La commune de Valaire est un peu comme le village d’Astérix, avec à sa tête, un édile qui irréductiblement persiste et signe dans son combat pour le blaireau et autres espèces susceptibles d’occasionner des dégâts.
« J’ai le courage des inconscients !» Une femme, maire, qui ne dépose pas les armes, cela peut forcément froisser dans une société de brutes épaisses. Cela peut aussi attirer les soutiens engagés et bienveillants face à une cause humainement juste et honorablement défendable. Catherine Le Troquier a commencé à agiter la sphère rurale à la mi-septembre 2019 en prenant un arrêté interdisant la vénerie sous terre sur sa commune, Valaire, comptant une centaine d’âmes, à proximité d’Ouchamps et de Monthou-sur-Bièvre, dans le Controis-en-Sologne, pour la période de chasse 2019-2020. L’élue a été convoquée le 23 octobre 2019 au tribunal administratif d’Orléans. Une poignée de mois plus tard, nouvelle année mais même combat en 2020. Catherine Le Troquier ne plie pas, à l’affût du jugement imminent au fond de son arrêté communal qui prohibe de manière assumée. «Ce dernier a été suspendu par le juge des référés le 25 octobre 2019. Nous sommes en attente de l’audience dont la date, possiblement en février, devrait nous être rapidement communiquée. » Le feu est quoiqu’il en soit déjà mis aux poudres au regard de provocations mortifères. « Dans un esprit de revanche, certains chasseurs se sont livrés à du déterrage de blaireaux à Valaire en décembre 2019,» confirme et déplore Madame le maire. De l’aveu même du propriétaire que j’ai eu au téléphone, cette famille de blaireaux était présente sur sa parcelle agricole depuis plus de dix ans, elle ne causait aucun dégât sérieux. La DDT et la fédération des chasseurs (*) ont été mises au courant. En vain. Parce que d’autre part, la chambre d’agriculture de Loir-et-Cher a publié une motion afin de classer le blaireau dans la liste des animaux «susceptibles d’occasionner des dégâts ». Les arguments font notamment allusion au « contexte économique très tendu » et aux « multiples dégâts dus aux sangliers ». Les blaireaux se déguiseraient-ils en sangliers la nuit… ?. Et surtout, je dénonce l’État complice, mettant des bâtons dans les roues de petites communes qui se battent pour une pédagogie éclairée sur le patrimoine vivant. La ruralité, ce n’est pas un concours de destruction. On court à la catastrophe à vouloir tout concentrer dans la main de l’acharnement de fous de la gâchette. Ca suffit ! Il est temps de réagir.»

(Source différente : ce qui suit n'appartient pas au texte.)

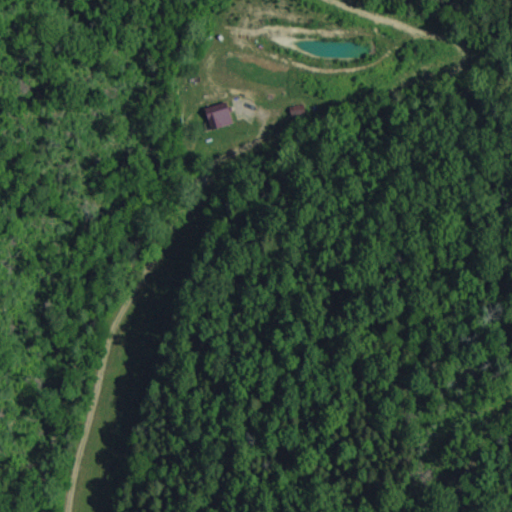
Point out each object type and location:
building: (218, 117)
road: (157, 313)
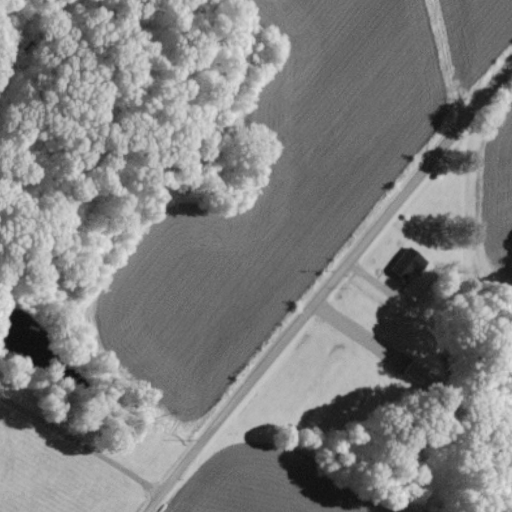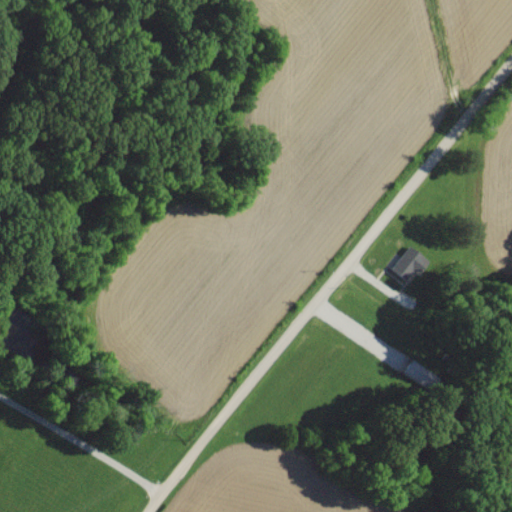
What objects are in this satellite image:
building: (408, 261)
road: (326, 287)
road: (356, 332)
building: (418, 373)
road: (80, 442)
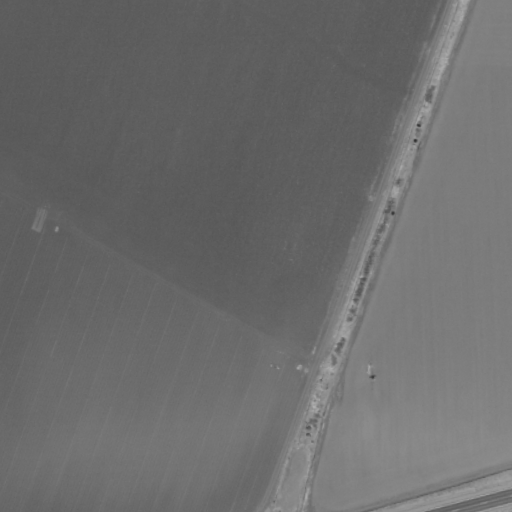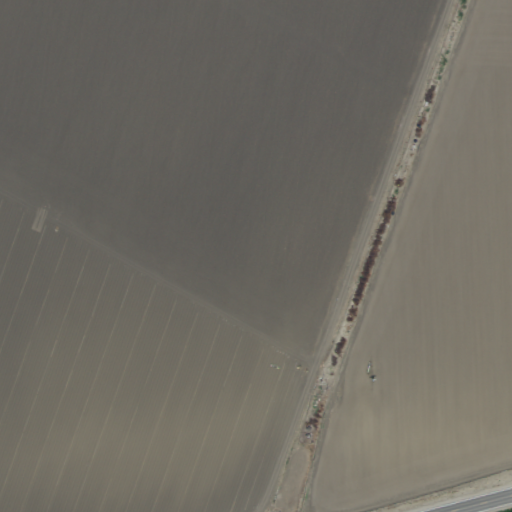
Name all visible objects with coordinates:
crop: (252, 252)
road: (489, 505)
park: (505, 510)
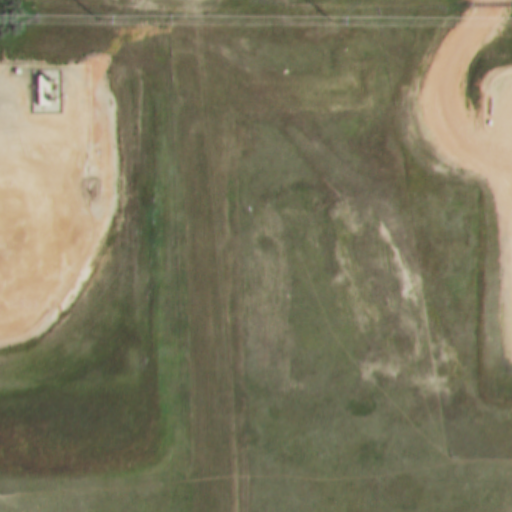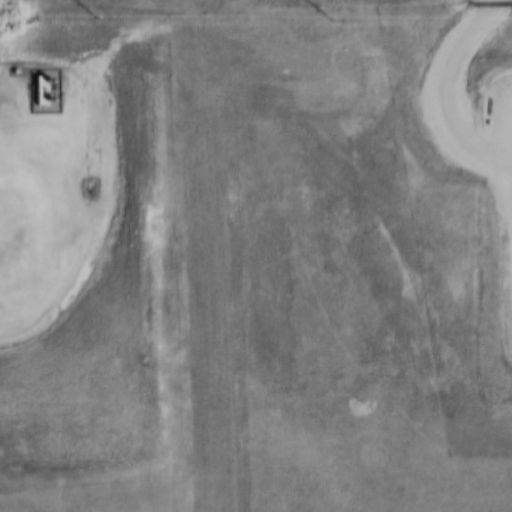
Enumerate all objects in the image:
building: (12, 69)
building: (37, 89)
road: (450, 126)
road: (44, 227)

Petite commune, grand combat
Pour le moment, c’est en quelque sorte le serpent qui se mord la queue. Mais à coeur vaillant, rien d’impossible, alors l’élue n’abdique pas, arguant sur le fait que d’autres solutions sont possibles face à une méthode de chasse qu’elle qualifie de « cruelle sur des animaux nocturnes et pacifiques. » Elle poursuit. « Chaque jour, à la mairie, nous recevons des soutiens de particuliers, d’associations, d’élus aussi, de responsables politiques, de députés, de sénateurs… Le sénateur du Bas-Rhin, par exemple. » Elle cite en sus le préfet du Doubs qui en novembre 2019 a retiré le renard de la liste des animaux nuisibles sur 117 communes, là même où les agriculteurs ont signé un contrat de lutte contre l’invasion de rongeurs de type campagnols. Car le blaireau est l’animal qui masque la forêt des cruautés parfois d’un autre âge. À trop vouloir contrôler, on dérègle tout et on en perd le bon sens, souhaite faire entendre calmement l’édile de Valaire qui rappelle que sur son village, un inventaire de la biodiversité communale (IBC) est en cours, ainsi qu’un plan de protection de la biodiversité accompagnant un projet d’accueil des touristes traversant Valaire par les routes des châteaux à vélo. Sa position coup de poing s’accompagne de formules osées qui sortent des sentiers battus. Qui provoqueront peut-être à force l’électrochoc ? « Il ne s’agit pas d’opposer les uns avec les autres mais à l’heure de la sixième extinction de masse, il est temps de faire autrement, conclut Catherine Le Troquier. Si le carnage continue, c’est comme si l’on disait qu’on allait confier un parc de loisirs à des tueurs en série… »
É. Rencien
(*) Sollicitées, la préfecture et la fédération des chasseurs de Loir-et-Cher n’avaient pas répondu à l’heure où nous imprimions ce numéro.